Texto en estudio:

* * * * *

Y a unos kilómetros del centro, un próspero emigrante trajo de Europa, piedra por piedra, un austero castillo que todavía embellece el paisaje de la quebrada de San Lorenzo.
Hoy, las cosas han cambiado al influjo de la prosperidad que beneficia, por derecha o por izquierda, a algunos comprovincianos que, cumpliendo añejos rituales, deciden manifestar su bienestar construyendo verdaderos palacetes que pronto quedan grandes y llaman siempre la atención de los viandantes.
Mi curiosidad está centrada en una de estas bellas casonas de reciente factura, rodeada de muros almenados, de árboles incipientes, que en las noches de fiesta ilumina su generoso parque con luces de colores y que en los días patrios luce las banderas de reglamento.
Sobre el recinto circulan, como antes, las más variadas leyendas inverosímiles: que hay lagos venecianos poblados de yacarés, que tiene gimnasio, discoteca, usuina, helipuerto, zoológico, museo propios. Unas veces la envidia y otras la maledicencia están en el origen de tamaños rumores.
Pienso que las personas tienen derecho a vivir como quieran y honradamente puedan. De modo que este anecdotario me trae sin cuidado.
Sin embargo hay algo que me preocupa: el desprecio de muchas de las nuevas construcciones por las normas medioambientales, y el deseo de algunos propietarios de regar jardines homéricos y pistas deportivas (golf, polo, pato, futbol) en tiempos de sequía. Y hacerlo aun cuando para ello haya que romper tranqueras y dejar sin agua al resto de los mortales.

* * * * *

Contenido de datos:

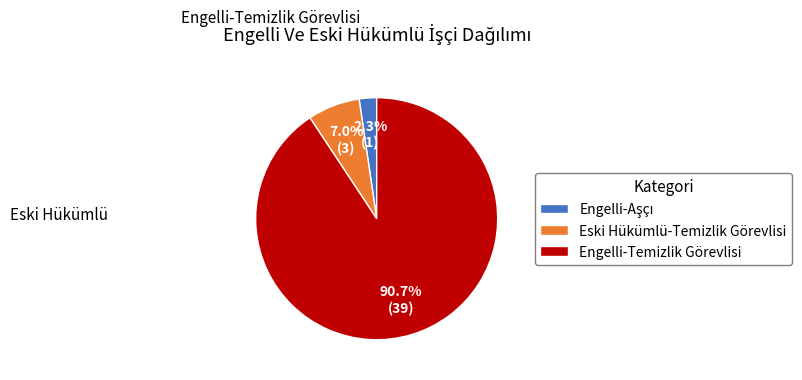

What portion of the pie excludes Eski Hükümlü-Temizlik Görevlisi?

93.0%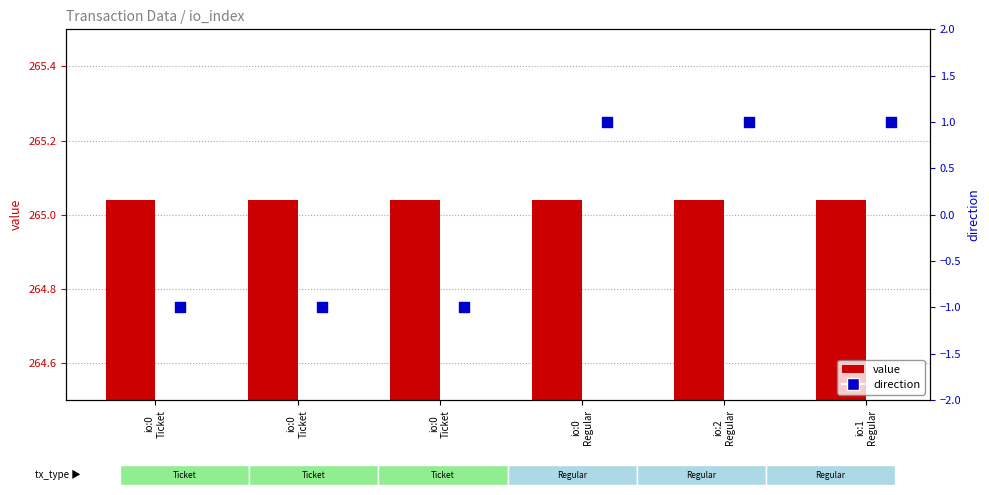

At how many categories does at least one series exceed 143?

6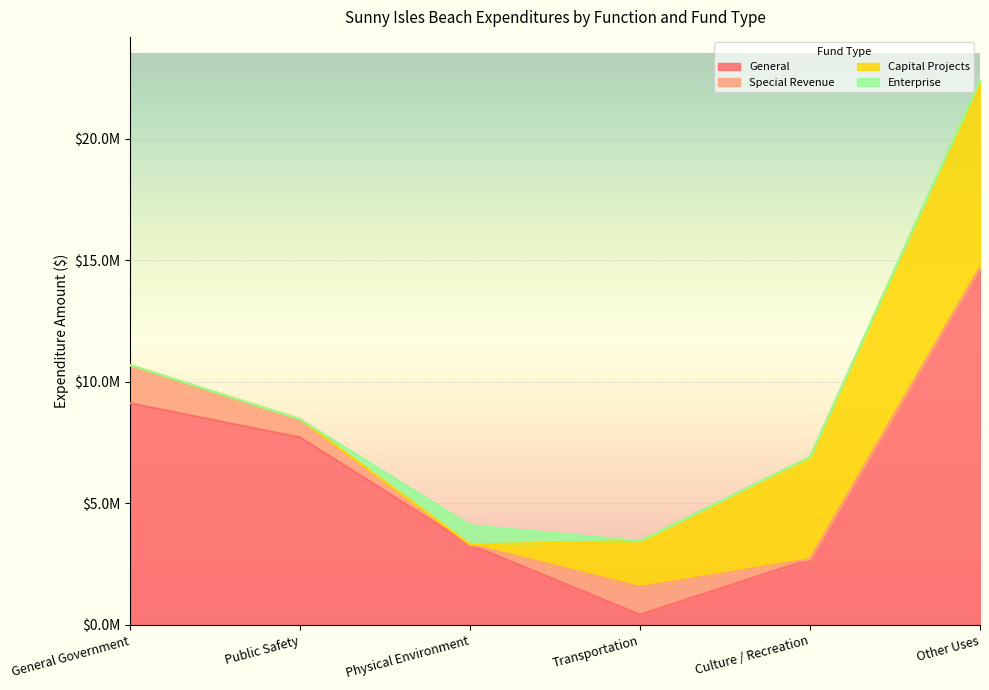

Reading left to right, extract all data points from this chart.

General: 9115894	7707959	3302665	424240	2703478	14697490
Special Revenue: 1555802	752527	0	1137196	0	0
Capital Projects: 19209	0	5628	1894010	4208563	7694153
Enterprise: 0	0	788371	0	0	0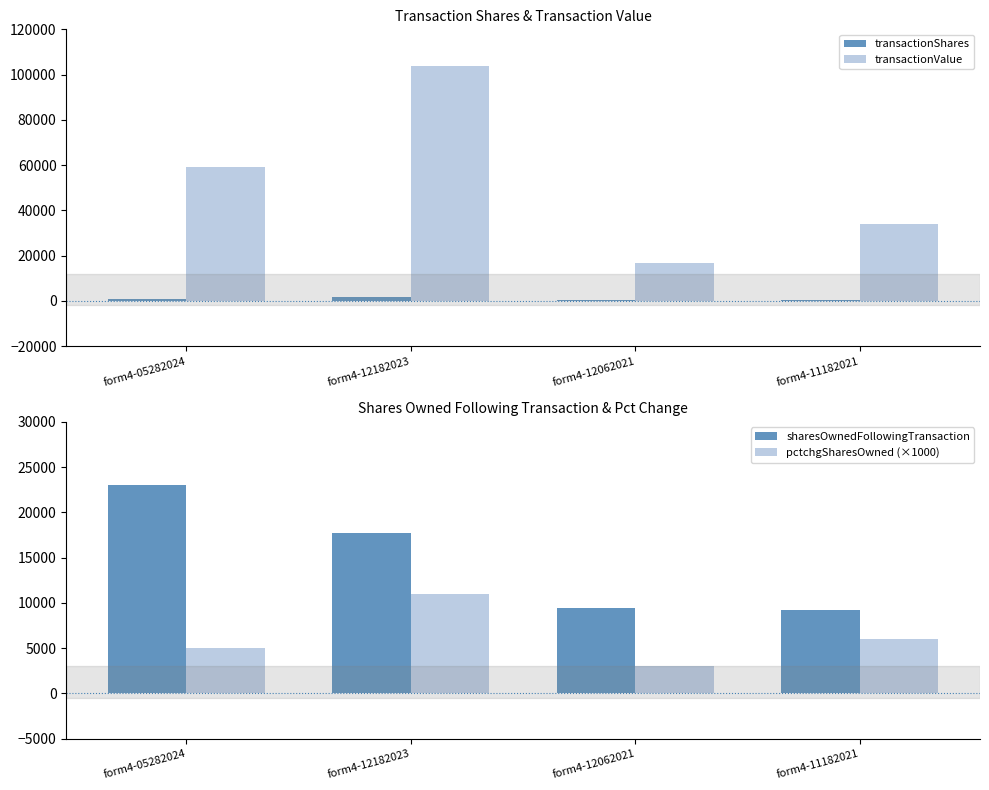

At which label does transactionShares reach its minimum?

form4-12062021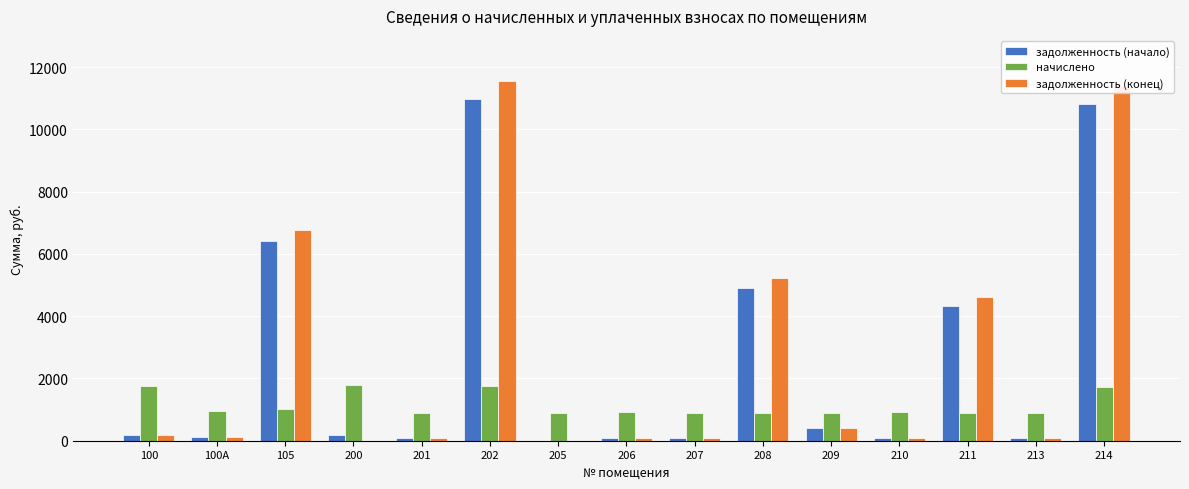

What is the sum of all задолженность (начало) values?

38850.7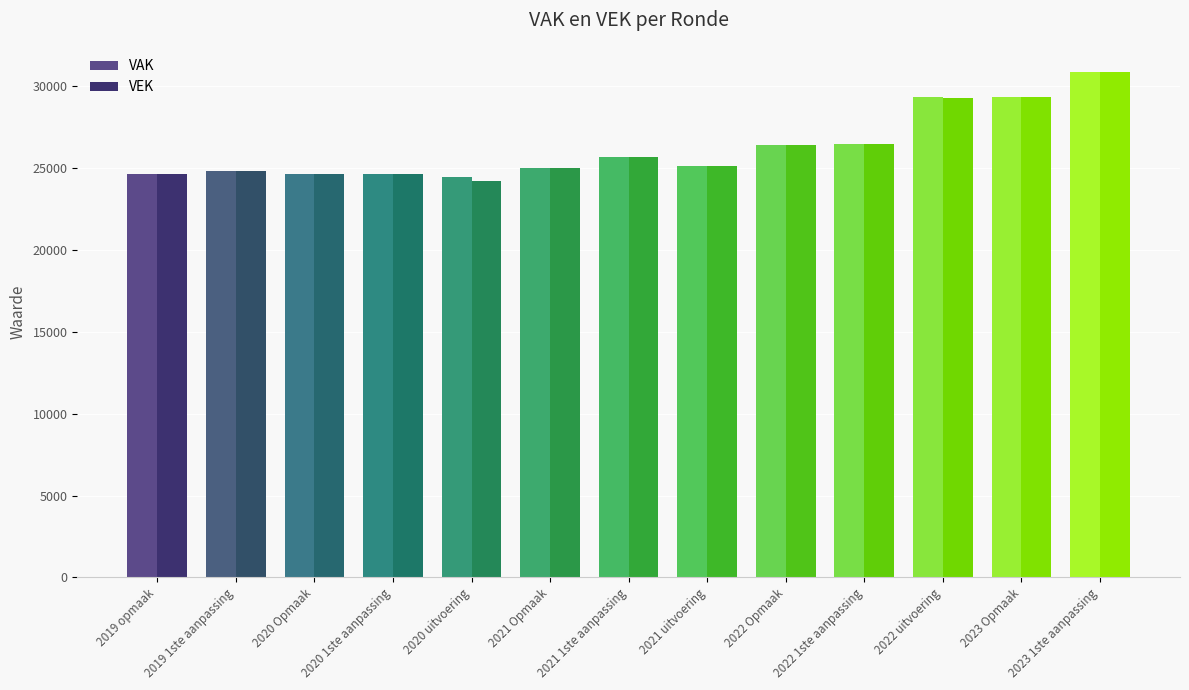

What position from the right is 2023 Opmaak?

2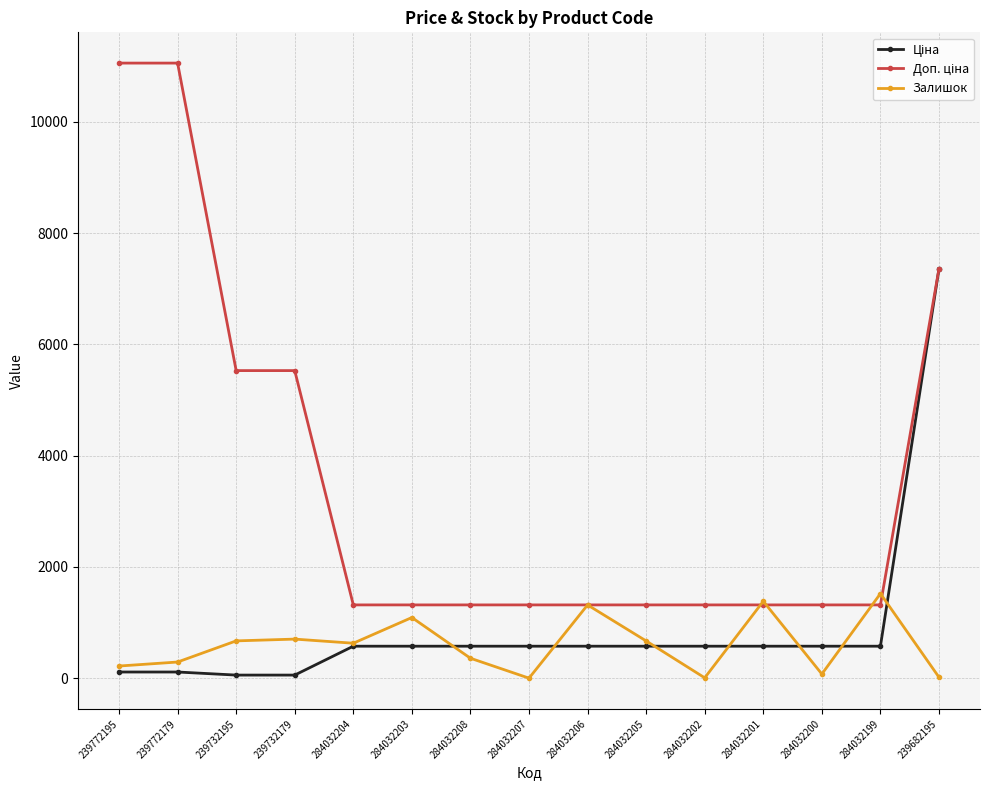

At how many categories does at least one series exceed 6381?

3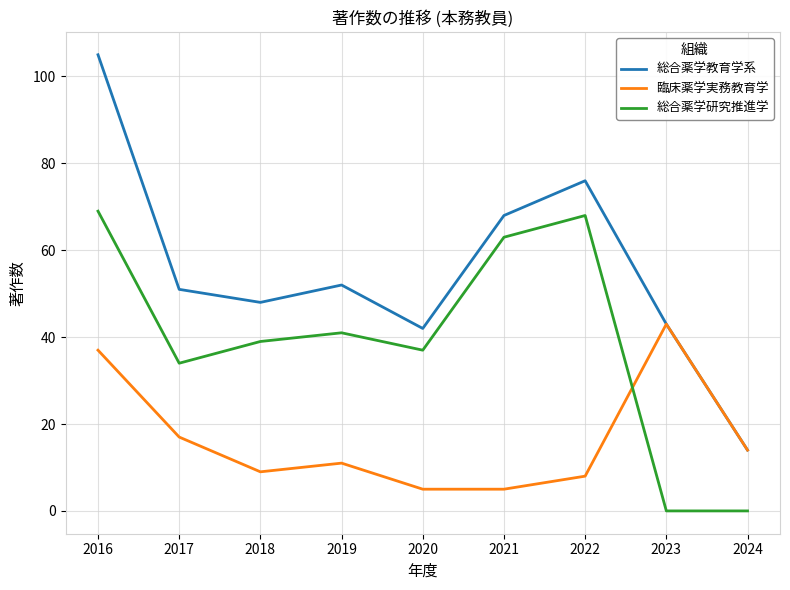

Does the chart have visible grid lines?

Yes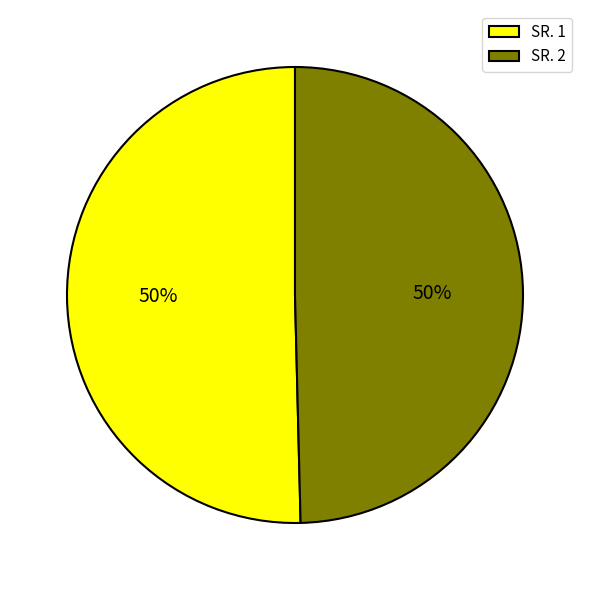

To the nearest percent, what is the combined percentage of SR. 1 and SR. 2?

100%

* * * * *

Tarea 1:
Transcribe del texto en estudio el fragmento que arranca en las palabras "Mi curiosidad está" y termina con las palabras "trae sin cuidado.", sin cambiar nada.
Tarea 2:
Contesta según el texto en estudio:
(a) ¿Qué trajo de Europa, piedra por piedra, un próspero emigrante?
(b) ¿Qué luce la casona en los días patrios?
(c) ¿Qué deportes se mencionan entre paréntesis?
Los datos no hacen falta para nada de lo que se pide.

Respuesta 1:
Mi curiosidad está centrada en una de estas bellas casonas de reciente factura, rodeada de muros almenados, de árboles incipientes, que en las noches de fiesta ilumina su generoso parque con luces de colores y que en los días patrios luce las banderas de reglamento.
Sobre el recinto circulan, como antes, las más variadas leyendas inverosímiles: que hay lagos venecianos poblados de yacarés, que tiene gimnasio, discoteca, usuina, helipuerto, zoológico, museo propios. Unas veces la envidia y otras la maledicencia están en el origen de tamaños rumores.
Pienso que las personas tienen derecho a vivir como quieran y honradamente puedan. De modo que este anecdotario me trae sin cuidado.

Respuesta 2:
(a) Un austero castillo.
(b) Las banderas de reglamento.
(c) Golf, polo, pato y futbol.